[Opening Working data section]

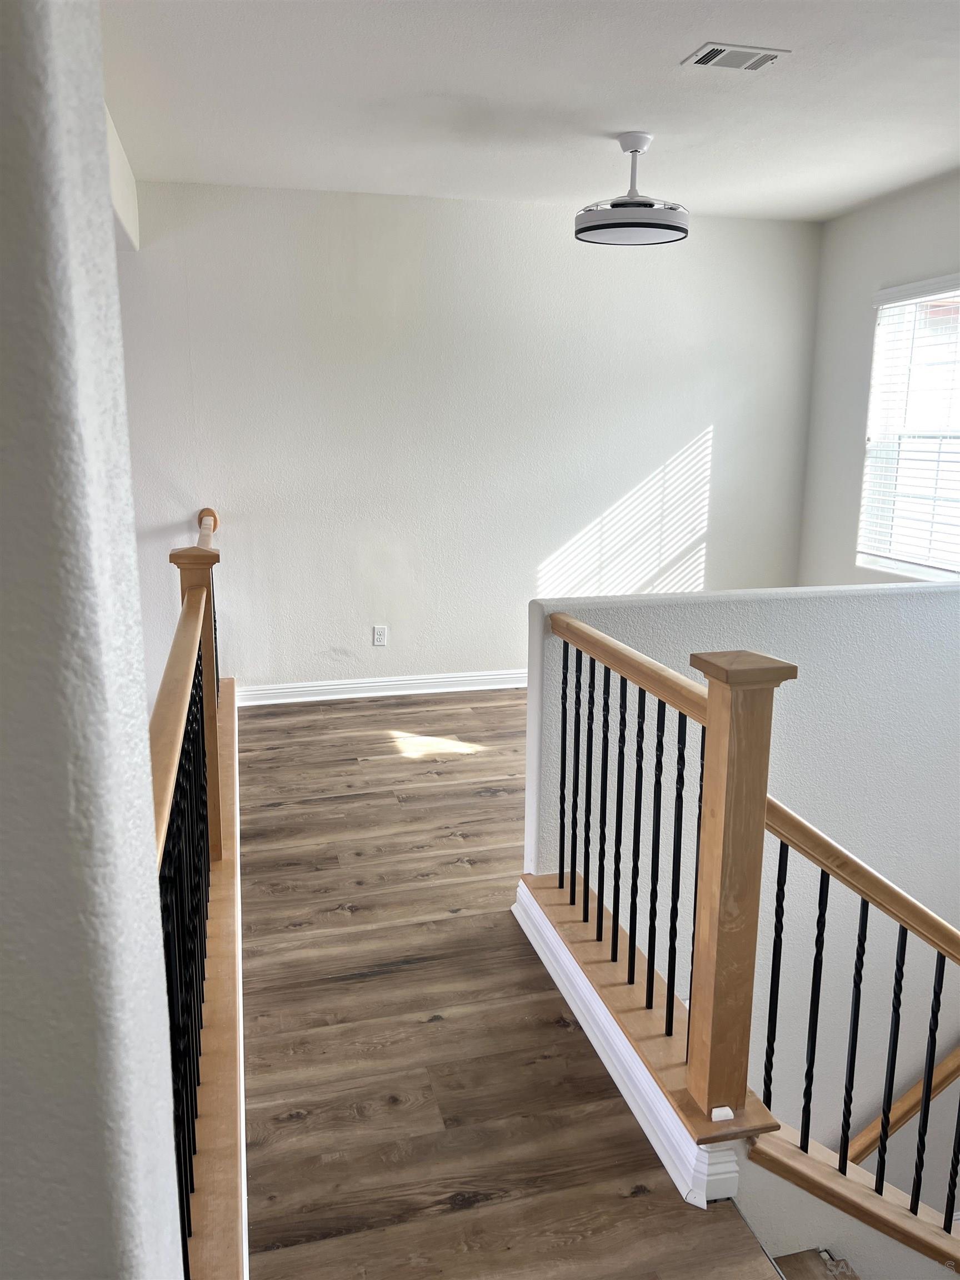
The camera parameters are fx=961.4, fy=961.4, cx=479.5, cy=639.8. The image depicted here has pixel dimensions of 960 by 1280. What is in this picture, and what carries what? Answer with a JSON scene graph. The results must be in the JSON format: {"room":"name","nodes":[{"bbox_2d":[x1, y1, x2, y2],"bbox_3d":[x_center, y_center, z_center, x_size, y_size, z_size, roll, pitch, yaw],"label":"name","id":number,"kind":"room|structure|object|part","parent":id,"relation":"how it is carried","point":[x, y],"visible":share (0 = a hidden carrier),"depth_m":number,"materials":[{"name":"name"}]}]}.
{"room":"staircase","nodes":[
{"label":"staircase","id":0,"kind":"room"},
{"bbox_2d":[0,0,187,1277],"bbox_3d":[-0.762,0.132,0.657,1.071,2.753,0.390,-3,13,-14],"label":"left wall","id":1,"kind":"structure","parent":0,"point":[88,1246],"depth_m":0.69,"materials":[{"name":"grey paint"}]},
{"bbox_2d":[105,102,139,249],"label":"ceiling beam","id":2,"kind":"structure","parent":0,"point":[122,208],"depth_m":4.19,"materials":[{"name":"white paint"}]},
{"bbox_2d":[116,182,819,699],"bbox_3d":[-0.150,-0.683,5.552,4.633,3.465,0.152,-3,13,-14],"label":"back wall","id":3,"kind":"structure","parent":0,"point":[629,471],"depth_m":5.36,"materials":[{"name":"white paint"}]},
{"bbox_2d":[372,625,387,646],"bbox_3d":[-0.568,-0.024,5.467,0.071,0.116,0.009,-3,13,-14],"label":"wall socket","id":4,"kind":"object","parent":3,"relation":"attached to","point":[378,635],"visible":0.99,"depth_m":5.46,"materials":[{"name":"white plastic"}]},
{"bbox_2d":[238,668,529,705],"bbox_3d":[0.218,0.234,5.724,3.668,0.108,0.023,-3,13,-14],"label":"baseboard","id":5,"kind":"structure","parent":3,"relation":"attached to","point":[294,689],"depth_m":5.53,"materials":[{"name":"white paint"}]},
{"bbox_2d":[230,687,785,1279],"bbox_3d":[0.591,1.157,2.561,4.661,0.269,7.797,-3,13,-14],"label":"floor","id":6,"kind":"structure","parent":0,"point":[401,974],"depth_m":2.47,"materials":[{"name":"brown wood"}]},
{"bbox_2d":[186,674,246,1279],"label":"trim","id":7,"kind":"object","parent":6,"relation":"on","point":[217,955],"visible":0.51,"depth_m":2.13,"materials":[{"name":"wood"}]},
{"bbox_2d":[153,501,231,1279],"bbox_3d":[-0.761,0.355,2.611,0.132,1.068,4.134,-3,13,-14],"label":"left railing","id":8,"kind":"object","parent":7,"relation":"on","point":[191,1095],"visible":0.69,"depth_m":2.05,"materials":[{"name":"wood"}]},
{"bbox_2d":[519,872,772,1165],"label":"trim","id":9,"kind":"object","parent":6,"relation":"on","point":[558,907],"visible":0.54,"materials":[{"name":"wood"}]},
{"bbox_2d":[542,613,799,1161],"bbox_3d":[0.375,0.454,2.474,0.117,0.977,1.271,-3,13,-14],"label":"stair railing","id":10,"kind":"object","parent":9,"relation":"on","point":[694,913],"visible":0.92,"depth_m":2.00,"materials":[{"name":"brown wood"}]},
{"bbox_2d":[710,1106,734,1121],"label":"small white object","id":11,"kind":"object","parent":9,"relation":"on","point":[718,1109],"visible":0.94,"depth_m":1.99,"materials":[{"name":"white"}]},
{"bbox_2d":[771,1246,859,1279],"bbox_3d":[1.898,2.191,1.925,3.127,2.409,1.296,-3,13,-14],"label":"staircase","id":12,"kind":"structure","parent":6,"relation":"attached to","point":[784,1259],"depth_m":2.15,"materials":[{"name":"brown"}]},
{"bbox_2d":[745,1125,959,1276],"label":"stair trim","id":13,"kind":"object","parent":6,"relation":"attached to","point":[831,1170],"visible":0.72,"depth_m":2.04,"materials":[{"name":"brown wood"}]},
{"bbox_2d":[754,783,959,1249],"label":"stair railing","id":14,"kind":"object","parent":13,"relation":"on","point":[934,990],"visible":0.96,"depth_m":2.03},
{"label":"baluster","id":15,"kind":"part","parent":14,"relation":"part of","materials":[{"name":"black metal"}]},
{"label":"baluster","id":16,"kind":"part","parent":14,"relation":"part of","materials":[{"name":"black metal"}]},
{"bbox_2d":[100,0,959,223],"bbox_3d":[0.721,-1.792,2.372,5.059,0.126,6.213,-3,13,-14],"label":"ceiling","id":17,"kind":"structure","parent":0,"point":[673,52],"depth_m":3.53,"materials":[{"name":"white paint"}]},
{"bbox_2d":[575,131,689,246],"bbox_3d":[0.648,-1.903,4.059,0.481,0.412,0.476,-3,13,-14],"label":"ceiling fan light","id":18,"kind":"object","parent":17,"relation":"hanging from","point":[673,227],"visible":0.99,"depth_m":3.96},
{"bbox_2d":[681,41,790,71],"bbox_3d":[0.830,-1.891,3.125,0.298,0.013,0.191,-3,13,-14],"label":"ceiling vent","id":19,"kind":"object","parent":17,"relation":"attached to","point":[758,58],"visible":0.99,"depth_m":3.11,"materials":[{"name":"white metal"}]},
{"bbox_2d":[526,584,959,1200],"bbox_3d":[1.540,1.686,3.698,3.044,3.744,0.143,-3,13,-14],"label":"half wall","id":20,"kind":"structure","parent":0,"point":[919,606],"depth_m":3.30,"materials":[{"name":"white paint"}]},
{"bbox_2d":[512,878,739,1206],"bbox_3d":[0.327,0.959,2.494,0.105,0.115,1.410,-3,13,-14],"label":"baseboard","id":21,"kind":"structure","parent":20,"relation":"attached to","point":[613,1074],"depth_m":2.26,"materials":[{"name":"white paint"}]},
{"bbox_2d":[845,1043,959,1161],"bbox_3d":[1.924,1.428,3.495,1.916,2.127,0.218,-3,13,-14],"label":"handrail","id":22,"kind":"object","parent":20,"relation":"attached to","point":[908,1114],"visible":0.62,"depth_m":3.53,"materials":[{"name":"brown wood"}]},
{"bbox_2d":[796,171,959,588],"bbox_3d":[2.668,-0.576,3.881,0.143,2.947,4.527,-3,13,-14],"label":"right wall","id":23,"kind":"structure","parent":0,"point":[858,418],"depth_m":5.50,"materials":[{"name":"paint"}]},
{"bbox_2d":[857,276,959,583],"bbox_3d":[2.391,-1.026,4.886,0.130,1.528,1.119,-3,13,-14],"label":"window","id":24,"kind":"structure","parent":23,"relation":"in","point":[913,571],"depth_m":5.15,"materials":[{"name":"white"}]},
{"bbox_2d":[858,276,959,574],"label":"window blind","id":25,"kind":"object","parent":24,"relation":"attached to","point":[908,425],"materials":[{"name":"white plastic"}]}
]}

[Closing Working data section]

### How to complete this task
Everything in the entries must come back exactly, except the pictures.

### Answer space
The camera parameters are fx=961.4, fy=961.4, cx=479.5, cy=639.8. The image depicted here has pixel dimensions of 960 by 1280. What is in this picture, and what carries what? Answer with a JSON scene graph. The results must be in the JSON format: {"room":"name","nodes":[{"bbox_2d":[x1, y1, x2, y2],"bbox_3d":[x_center, y_center, z_center, x_size, y_size, z_size, roll, pitch, yaw],"label":"name","id":number,"kind":"room|structure|object|part","parent":id,"relation":"how it is carried","point":[x, y],"visible":share (0 = a hidden carrier),"depth_m":number,"materials":[{"name":"name"}]}]}.
{"room":"staircase","nodes":[
{"label":"staircase","id":0,"kind":"room"},
{"bbox_2d":[0,0,187,1277],"bbox_3d":[-0.762,0.132,0.657,1.071,2.753,0.390,-3,13,-14],"label":"left wall","id":1,"kind":"structure","parent":0,"point":[88,1246],"depth_m":0.69,"materials":[{"name":"grey paint"}]},
{"bbox_2d":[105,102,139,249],"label":"ceiling beam","id":2,"kind":"structure","parent":0,"point":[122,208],"depth_m":4.19,"materials":[{"name":"white paint"}]},
{"bbox_2d":[116,182,819,699],"bbox_3d":[-0.150,-0.683,5.552,4.633,3.465,0.152,-3,13,-14],"label":"back wall","id":3,"kind":"structure","parent":0,"point":[629,471],"depth_m":5.36,"materials":[{"name":"white paint"}]},
{"bbox_2d":[372,625,387,646],"bbox_3d":[-0.568,-0.024,5.467,0.071,0.116,0.009,-3,13,-14],"label":"wall socket","id":4,"kind":"object","parent":3,"relation":"attached to","point":[378,635],"visible":0.99,"depth_m":5.46,"materials":[{"name":"white plastic"}]},
{"bbox_2d":[238,668,529,705],"bbox_3d":[0.218,0.234,5.724,3.668,0.108,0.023,-3,13,-14],"label":"baseboard","id":5,"kind":"structure","parent":3,"relation":"attached to","point":[294,689],"depth_m":5.53,"materials":[{"name":"white paint"}]},
{"bbox_2d":[230,687,785,1279],"bbox_3d":[0.591,1.157,2.561,4.661,0.269,7.797,-3,13,-14],"label":"floor","id":6,"kind":"structure","parent":0,"point":[401,974],"depth_m":2.47,"materials":[{"name":"brown wood"}]},
{"bbox_2d":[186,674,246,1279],"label":"trim","id":7,"kind":"object","parent":6,"relation":"on","point":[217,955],"visible":0.51,"depth_m":2.13,"materials":[{"name":"wood"}]},
{"bbox_2d":[153,501,231,1279],"bbox_3d":[-0.761,0.355,2.611,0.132,1.068,4.134,-3,13,-14],"label":"left railing","id":8,"kind":"object","parent":7,"relation":"on","point":[191,1095],"visible":0.69,"depth_m":2.05,"materials":[{"name":"wood"}]},
{"bbox_2d":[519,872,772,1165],"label":"trim","id":9,"kind":"object","parent":6,"relation":"on","point":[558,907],"visible":0.54,"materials":[{"name":"wood"}]},
{"bbox_2d":[542,613,799,1161],"bbox_3d":[0.375,0.454,2.474,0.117,0.977,1.271,-3,13,-14],"label":"stair railing","id":10,"kind":"object","parent":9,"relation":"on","point":[694,913],"visible":0.92,"depth_m":2.00,"materials":[{"name":"brown wood"}]},
{"bbox_2d":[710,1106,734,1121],"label":"small white object","id":11,"kind":"object","parent":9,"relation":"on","point":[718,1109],"visible":0.94,"depth_m":1.99,"materials":[{"name":"white"}]},
{"bbox_2d":[771,1246,859,1279],"bbox_3d":[1.898,2.191,1.925,3.127,2.409,1.296,-3,13,-14],"label":"staircase","id":12,"kind":"structure","parent":6,"relation":"attached to","point":[784,1259],"depth_m":2.15,"materials":[{"name":"brown"}]},
{"bbox_2d":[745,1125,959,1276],"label":"stair trim","id":13,"kind":"object","parent":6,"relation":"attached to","point":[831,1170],"visible":0.72,"depth_m":2.04,"materials":[{"name":"brown wood"}]},
{"bbox_2d":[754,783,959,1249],"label":"stair railing","id":14,"kind":"object","parent":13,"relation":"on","point":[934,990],"visible":0.96,"depth_m":2.03},
{"label":"baluster","id":15,"kind":"part","parent":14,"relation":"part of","materials":[{"name":"black metal"}]},
{"label":"baluster","id":16,"kind":"part","parent":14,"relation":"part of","materials":[{"name":"black metal"}]},
{"bbox_2d":[100,0,959,223],"bbox_3d":[0.721,-1.792,2.372,5.059,0.126,6.213,-3,13,-14],"label":"ceiling","id":17,"kind":"structure","parent":0,"point":[673,52],"depth_m":3.53,"materials":[{"name":"white paint"}]},
{"bbox_2d":[575,131,689,246],"bbox_3d":[0.648,-1.903,4.059,0.481,0.412,0.476,-3,13,-14],"label":"ceiling fan light","id":18,"kind":"object","parent":17,"relation":"hanging from","point":[673,227],"visible":0.99,"depth_m":3.96},
{"bbox_2d":[681,41,790,71],"bbox_3d":[0.830,-1.891,3.125,0.298,0.013,0.191,-3,13,-14],"label":"ceiling vent","id":19,"kind":"object","parent":17,"relation":"attached to","point":[758,58],"visible":0.99,"depth_m":3.11,"materials":[{"name":"white metal"}]},
{"bbox_2d":[526,584,959,1200],"bbox_3d":[1.540,1.686,3.698,3.044,3.744,0.143,-3,13,-14],"label":"half wall","id":20,"kind":"structure","parent":0,"point":[919,606],"depth_m":3.30,"materials":[{"name":"white paint"}]},
{"bbox_2d":[512,878,739,1206],"bbox_3d":[0.327,0.959,2.494,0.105,0.115,1.410,-3,13,-14],"label":"baseboard","id":21,"kind":"structure","parent":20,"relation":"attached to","point":[613,1074],"depth_m":2.26,"materials":[{"name":"white paint"}]},
{"bbox_2d":[845,1043,959,1161],"bbox_3d":[1.924,1.428,3.495,1.916,2.127,0.218,-3,13,-14],"label":"handrail","id":22,"kind":"object","parent":20,"relation":"attached to","point":[908,1114],"visible":0.62,"depth_m":3.53,"materials":[{"name":"brown wood"}]},
{"bbox_2d":[796,171,959,588],"bbox_3d":[2.668,-0.576,3.881,0.143,2.947,4.527,-3,13,-14],"label":"right wall","id":23,"kind":"structure","parent":0,"point":[858,418],"depth_m":5.50,"materials":[{"name":"paint"}]},
{"bbox_2d":[857,276,959,583],"bbox_3d":[2.391,-1.026,4.886,0.130,1.528,1.119,-3,13,-14],"label":"window","id":24,"kind":"structure","parent":23,"relation":"in","point":[913,571],"depth_m":5.15,"materials":[{"name":"white"}]},
{"bbox_2d":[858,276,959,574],"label":"window blind","id":25,"kind":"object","parent":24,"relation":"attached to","point":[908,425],"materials":[{"name":"white plastic"}]}
]}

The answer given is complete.